Coming Home to Grace
My journey of repentance began in July ’93 at Mississauga City Hall’s outdoor theatre where, as the young adult pastor at Queensway Cathedral in Toronto I had taken a group to worship in the marketplace. Later a friend introduced me to a John Arnott, pastor of what was then the Toronto Airport Vineyard. We chatted briefly and went our way. Little did I know that this brief encounter would lead me to a head-on confrontation with my arrogance, jealousy, and pride.
“God began to pour His grace into my life, and I began to crack.”
The following February, John invited me to come to his church to check out some unique happenings in the Lord. I had heard about it through some of my young adults before john phoned me, and I had already pronounced judgment on him, the church, and the whole Vineyard movement. I was jealous, but couldn’t see it. I hung up the phone and vented to the Lord, ‘Why them and not us?"
Jealousy tore me up as I listened to people I had counseled for weeks telling me how they had been delivered and healed from their bondages and sin in just one evening of “carpet time.” I cautioned people and even told them not to go to services at the Airport. I was in a holy war, and I was right. I wasn’t aware that legalism and arrogance were blinding me to seeing God’s work.

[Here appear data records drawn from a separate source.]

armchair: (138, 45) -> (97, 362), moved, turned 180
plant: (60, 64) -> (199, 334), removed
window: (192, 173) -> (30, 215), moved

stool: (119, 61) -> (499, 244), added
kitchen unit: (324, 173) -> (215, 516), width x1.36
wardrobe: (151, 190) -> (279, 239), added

But I continued to listen to reports. For the next six months I listened avidly at Vineyard music looking for a common thread or theme that could give me a label for what was happening. Yet the legalism in my life caused me to scorn the lyrics which talked about sitting on the Father’s lap and letting God hold you in His arms. “Yuck!” I thought. “What weakness!"
However, two themes emerged: holiness and the Father heart of God. I couldn’t deny these two beautiful truths. God began to pour His grace into my life, and I began to crack. The freedom I experienced blew me away as I came home to grace! The Father was telling me, "I love you as you are, not as you should be.“
I began to embrace God’s work at the Airport church. At renewal meetings I was touched by Him in profound ways. Then I jumped at the chance to travel to Pensacola, Florida where revival was happening and the Spirits presence is so evident.
I waited eagerly for the music to begin at the Brownsville Church in Florida, and felt ready to jump in the river and enjoy the ﬂow of the Spirit. But as the hand struck the ﬁrst note, my heart suddenly sank. The Holy Spirit reminded me of my attitude and response to John Arnott, the Airport church and this move of God.
“Now the hard part. I asked for the opportunity to repent before his congregation. He agreed.”
The Lord showed me that my attitude had been like that of Michal, David's wife. She despised David in her heart as he celebrated with abandon before the Lord when the Ark of the Covenant was brought back to Jerusalem.
I, too, had despised what God was doing because I couldn’t understand it, recollections of my jealousy and arrogance ﬂooded my consciousness. God exposed me to myself and the words of Jeremiah appeared before my eyes: "The heart is deceitful and desperately wicked about all things. Who can know it (Jeremiah 17:9 KJ)?“ My heart grieved with the pain of my sin, and I felt like a black dot on a white background. Only after God's forgiveness was I again able to worship.
I returned, a man with a mission. Neither flesh nor devil was going to deter me. I had to ask John Arnott to forgive me. The Lord had given me 1 Corinthians 11:31-32 as a confirmation. It says that we can keep from being judged by the Lord if we judge ourselves. Since judgment begins with the house of God (1 Peter 4:l7 My translation), I knew I needed to submit to God in this matter. That meant going to John and the Airport church to confess my sin and ask forgiveness.
I tried phoning to make an appointment but I couldn’t get through. In desperation I drove to the church to secure a 15-minute appointment. A month later I found myself in Johns office telling him my story. As 1 confessed my sin of pride, arrogance and jealousy, John graciously and quickly forgave. Now the hard part. I asked for the opportunity to repent before his congregation. He agreed.
On Sunday October 6th, I stood before the Toronto Airport congregation and told them the whole story. When John asked the church if they would forgive me, they all rose to their feet and cheered.
It was a glorious lime of reconciliation. My wife Colleen and I broke bread with John and Carol Arnott as we embraced, cried and rejoiced together. The devil had lost, the flesh had lost, and the cause of Christ stood ﬁrm and constant. I learned that repentance is a means by which we are restored rather than a method to use to appease God.
Since this move of God’s Spirit began, reconciliation among brothers, sisters and denominations is happening everywhere as the Father heals and restores His bride so that she can be strong, healthy and able to gather in the harvest. If we allow divisive attitudes to blind us to God‘ methods, or to resent those He uses, the harvest will rot in the field. We need to lay our insecurities on the threshing floor. The harvest depends on it.